» SUPPLIED PASSAGE
■ ■ ■

A brief discussion on remontoire below; and for further information, examples, pictures and drawings of different remontoire access the author's lecture notes.

This movement employs a gravity driven train remontoire. A remontoire, from the French word 'remonter' (to wind), is a constant force device used in a timepiece whereby the main source of power periodically winds a spring or lifts a weight to drive the timepiece's escapement. A train remontoire is employed beyond the actual escape wheel - usually the next wheel down the going train. This arrangement normally employs a gravity driven remontoire. The purpose of a remontoire in a tower clock is two fold. First is to mechanically isolate the escapement from the rest of the movement. This prevents variations and stoppages that might occur due to the environment that a tower clock must work in. Wind and weather such as ice and snow acting upon the large clock hands on the outside of the tower will be transmitted back through the linkages toward the movement and its' escapement.  The second is to supply a smooth, constant source of power to the escapement. Large seasonal temperature variances will cause differences in oil viscosity throughout the wheel train and is multiplied as the number of wheels and linkages increase. A remontoire keeps this number to a minimum by providing a power source close to the escapement independent of the rest of the movement rain. Most tower clocks do not have a remontoire as this device added to the expense of manufacture and required more careful and experienced people to maintain. Nearly all makers  chose to overcome the the above mentioned difficulties by brute force; employing heavier weights and robust wheel trains. An alternative, but less elegant solution.

■ ■ ■

» SHORT TASK A
Please pull out every line of the rows below that contains the string "kern", treating case as significant.

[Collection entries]
■ ■ ■

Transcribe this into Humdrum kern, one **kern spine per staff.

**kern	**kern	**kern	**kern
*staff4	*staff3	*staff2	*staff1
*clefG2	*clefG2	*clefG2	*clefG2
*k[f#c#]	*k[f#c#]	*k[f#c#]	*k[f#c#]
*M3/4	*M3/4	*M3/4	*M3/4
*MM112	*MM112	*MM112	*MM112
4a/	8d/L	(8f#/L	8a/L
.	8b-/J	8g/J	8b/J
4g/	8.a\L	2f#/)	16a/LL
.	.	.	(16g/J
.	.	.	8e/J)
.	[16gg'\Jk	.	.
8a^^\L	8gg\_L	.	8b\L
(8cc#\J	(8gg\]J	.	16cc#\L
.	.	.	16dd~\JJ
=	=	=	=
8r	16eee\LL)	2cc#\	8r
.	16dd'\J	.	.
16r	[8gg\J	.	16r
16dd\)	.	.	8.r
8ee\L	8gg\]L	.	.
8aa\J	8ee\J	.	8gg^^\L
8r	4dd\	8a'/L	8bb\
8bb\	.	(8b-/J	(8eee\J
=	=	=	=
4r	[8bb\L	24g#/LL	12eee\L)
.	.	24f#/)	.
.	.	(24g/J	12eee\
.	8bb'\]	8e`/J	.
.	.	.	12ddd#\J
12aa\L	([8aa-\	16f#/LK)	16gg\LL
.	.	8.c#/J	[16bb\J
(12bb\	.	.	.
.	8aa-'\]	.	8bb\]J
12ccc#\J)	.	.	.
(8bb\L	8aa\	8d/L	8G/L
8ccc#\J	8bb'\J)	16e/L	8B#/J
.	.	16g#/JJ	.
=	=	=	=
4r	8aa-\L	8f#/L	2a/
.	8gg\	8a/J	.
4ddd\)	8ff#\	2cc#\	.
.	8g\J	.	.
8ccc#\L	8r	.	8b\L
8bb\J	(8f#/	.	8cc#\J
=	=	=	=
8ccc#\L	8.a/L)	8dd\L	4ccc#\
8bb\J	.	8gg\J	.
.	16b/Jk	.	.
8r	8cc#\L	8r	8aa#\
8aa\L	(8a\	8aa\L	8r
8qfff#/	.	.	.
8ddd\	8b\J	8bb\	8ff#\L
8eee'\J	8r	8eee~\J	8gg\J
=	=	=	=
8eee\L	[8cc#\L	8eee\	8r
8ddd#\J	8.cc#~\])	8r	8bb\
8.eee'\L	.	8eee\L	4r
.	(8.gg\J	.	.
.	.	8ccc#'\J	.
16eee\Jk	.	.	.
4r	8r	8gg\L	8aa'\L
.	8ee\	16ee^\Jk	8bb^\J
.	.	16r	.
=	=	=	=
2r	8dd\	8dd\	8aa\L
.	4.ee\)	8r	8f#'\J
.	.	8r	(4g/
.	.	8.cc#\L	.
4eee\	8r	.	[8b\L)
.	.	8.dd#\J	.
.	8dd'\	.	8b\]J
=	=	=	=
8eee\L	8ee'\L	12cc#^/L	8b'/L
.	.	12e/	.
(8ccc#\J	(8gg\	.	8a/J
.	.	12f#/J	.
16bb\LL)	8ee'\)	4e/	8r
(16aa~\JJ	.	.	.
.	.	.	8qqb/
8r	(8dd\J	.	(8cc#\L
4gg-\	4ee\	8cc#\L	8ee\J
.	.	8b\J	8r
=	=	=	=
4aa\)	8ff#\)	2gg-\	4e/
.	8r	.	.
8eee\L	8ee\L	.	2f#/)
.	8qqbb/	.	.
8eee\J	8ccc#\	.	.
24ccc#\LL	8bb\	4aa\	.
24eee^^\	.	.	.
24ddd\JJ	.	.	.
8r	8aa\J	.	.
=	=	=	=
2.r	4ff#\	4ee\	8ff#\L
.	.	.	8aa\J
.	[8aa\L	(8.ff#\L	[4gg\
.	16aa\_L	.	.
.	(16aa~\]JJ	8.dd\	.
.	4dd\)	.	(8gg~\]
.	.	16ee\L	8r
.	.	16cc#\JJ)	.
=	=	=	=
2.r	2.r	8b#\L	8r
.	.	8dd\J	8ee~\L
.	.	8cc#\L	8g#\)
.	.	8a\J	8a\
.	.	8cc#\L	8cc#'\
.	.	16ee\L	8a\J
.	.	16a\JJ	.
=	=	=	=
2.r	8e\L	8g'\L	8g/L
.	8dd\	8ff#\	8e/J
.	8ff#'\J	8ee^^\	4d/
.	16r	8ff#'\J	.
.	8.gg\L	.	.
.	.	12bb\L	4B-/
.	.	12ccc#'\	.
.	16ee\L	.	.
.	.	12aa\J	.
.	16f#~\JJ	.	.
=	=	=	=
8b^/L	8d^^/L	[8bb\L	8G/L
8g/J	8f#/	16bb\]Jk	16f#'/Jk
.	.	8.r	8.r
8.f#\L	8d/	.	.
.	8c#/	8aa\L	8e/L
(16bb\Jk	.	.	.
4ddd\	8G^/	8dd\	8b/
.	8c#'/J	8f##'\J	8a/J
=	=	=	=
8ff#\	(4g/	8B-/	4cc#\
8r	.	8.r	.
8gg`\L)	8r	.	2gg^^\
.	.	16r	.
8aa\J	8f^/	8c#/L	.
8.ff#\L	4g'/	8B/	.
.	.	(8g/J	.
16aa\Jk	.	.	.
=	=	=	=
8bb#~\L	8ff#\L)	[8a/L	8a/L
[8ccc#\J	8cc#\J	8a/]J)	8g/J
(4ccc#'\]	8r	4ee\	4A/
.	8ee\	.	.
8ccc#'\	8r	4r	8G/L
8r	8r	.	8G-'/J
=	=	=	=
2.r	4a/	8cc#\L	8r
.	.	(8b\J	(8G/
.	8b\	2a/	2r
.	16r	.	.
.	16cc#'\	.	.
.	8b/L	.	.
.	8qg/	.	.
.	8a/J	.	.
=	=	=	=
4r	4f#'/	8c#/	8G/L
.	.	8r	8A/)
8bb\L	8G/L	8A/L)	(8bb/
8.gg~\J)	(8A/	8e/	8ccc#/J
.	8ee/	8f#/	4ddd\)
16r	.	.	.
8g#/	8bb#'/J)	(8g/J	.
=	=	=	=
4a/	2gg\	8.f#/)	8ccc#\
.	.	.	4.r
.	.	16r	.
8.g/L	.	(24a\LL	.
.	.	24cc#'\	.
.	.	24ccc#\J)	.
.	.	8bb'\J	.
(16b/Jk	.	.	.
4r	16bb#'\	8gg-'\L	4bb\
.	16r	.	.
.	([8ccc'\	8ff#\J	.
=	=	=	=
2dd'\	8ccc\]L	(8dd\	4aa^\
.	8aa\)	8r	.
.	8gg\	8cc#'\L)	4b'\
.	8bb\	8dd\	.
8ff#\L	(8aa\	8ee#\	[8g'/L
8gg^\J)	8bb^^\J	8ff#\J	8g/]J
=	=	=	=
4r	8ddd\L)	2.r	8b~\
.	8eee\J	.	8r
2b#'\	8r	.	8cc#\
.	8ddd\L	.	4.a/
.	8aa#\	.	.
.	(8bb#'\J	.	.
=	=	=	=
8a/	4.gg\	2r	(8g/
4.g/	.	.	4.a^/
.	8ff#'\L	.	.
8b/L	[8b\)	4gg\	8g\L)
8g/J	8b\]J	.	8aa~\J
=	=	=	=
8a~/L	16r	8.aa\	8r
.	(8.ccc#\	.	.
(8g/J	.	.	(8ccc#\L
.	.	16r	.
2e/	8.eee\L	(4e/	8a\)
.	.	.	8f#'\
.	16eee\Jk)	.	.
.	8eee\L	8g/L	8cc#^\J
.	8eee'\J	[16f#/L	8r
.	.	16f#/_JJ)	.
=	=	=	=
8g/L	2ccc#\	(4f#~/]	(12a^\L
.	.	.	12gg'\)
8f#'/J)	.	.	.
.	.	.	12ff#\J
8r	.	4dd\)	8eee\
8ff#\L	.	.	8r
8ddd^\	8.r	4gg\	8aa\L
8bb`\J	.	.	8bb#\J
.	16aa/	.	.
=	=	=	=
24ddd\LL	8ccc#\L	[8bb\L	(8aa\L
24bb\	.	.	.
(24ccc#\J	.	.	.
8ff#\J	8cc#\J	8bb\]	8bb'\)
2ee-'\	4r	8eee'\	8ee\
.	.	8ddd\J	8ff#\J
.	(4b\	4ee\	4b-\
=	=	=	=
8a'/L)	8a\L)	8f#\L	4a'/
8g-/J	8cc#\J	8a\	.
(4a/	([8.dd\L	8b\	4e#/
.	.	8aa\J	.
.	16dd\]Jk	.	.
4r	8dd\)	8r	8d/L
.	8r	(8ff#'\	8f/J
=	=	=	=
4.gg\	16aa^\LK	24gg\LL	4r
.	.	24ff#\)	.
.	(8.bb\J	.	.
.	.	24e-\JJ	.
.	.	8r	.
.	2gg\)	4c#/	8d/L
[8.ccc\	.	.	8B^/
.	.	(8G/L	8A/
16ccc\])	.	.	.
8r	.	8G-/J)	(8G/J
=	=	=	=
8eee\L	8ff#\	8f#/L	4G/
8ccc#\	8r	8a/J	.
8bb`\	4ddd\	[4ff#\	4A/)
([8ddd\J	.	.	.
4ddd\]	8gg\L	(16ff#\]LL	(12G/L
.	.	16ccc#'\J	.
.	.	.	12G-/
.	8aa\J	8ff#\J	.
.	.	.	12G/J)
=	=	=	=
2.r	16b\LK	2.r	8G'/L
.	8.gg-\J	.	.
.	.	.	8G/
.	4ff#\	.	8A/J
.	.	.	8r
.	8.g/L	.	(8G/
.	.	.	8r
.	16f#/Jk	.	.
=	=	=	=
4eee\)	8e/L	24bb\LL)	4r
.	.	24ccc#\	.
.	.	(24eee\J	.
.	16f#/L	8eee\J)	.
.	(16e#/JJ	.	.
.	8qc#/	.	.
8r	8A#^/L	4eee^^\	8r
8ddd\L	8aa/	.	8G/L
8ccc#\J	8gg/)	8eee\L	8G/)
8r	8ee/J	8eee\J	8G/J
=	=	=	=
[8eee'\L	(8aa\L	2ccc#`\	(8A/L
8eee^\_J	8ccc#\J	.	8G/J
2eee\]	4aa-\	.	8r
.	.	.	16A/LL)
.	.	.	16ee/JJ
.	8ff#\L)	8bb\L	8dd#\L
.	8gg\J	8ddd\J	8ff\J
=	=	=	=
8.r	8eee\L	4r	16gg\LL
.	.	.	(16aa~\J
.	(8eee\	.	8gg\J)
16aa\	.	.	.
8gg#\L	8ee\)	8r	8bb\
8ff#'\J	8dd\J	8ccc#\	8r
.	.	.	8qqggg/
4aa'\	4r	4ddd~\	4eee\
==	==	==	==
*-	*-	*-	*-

■ ■ ■

» SHORT TASK B
Translate this sentence from the remontoire passage into Spanish: "This prevents variations and stoppages that might occur due to the environment that a tower clock must work in."

» FULL ANSWER A
Transcribe this into Humdrum kern, one **kern spine per staff.
**kern	**kern	**kern	**kern

» FULL ANSWER B
Esto evita las variaciones y las paradas que podrían producirse debido al entorno en el que debe funcionar un reloj de torre.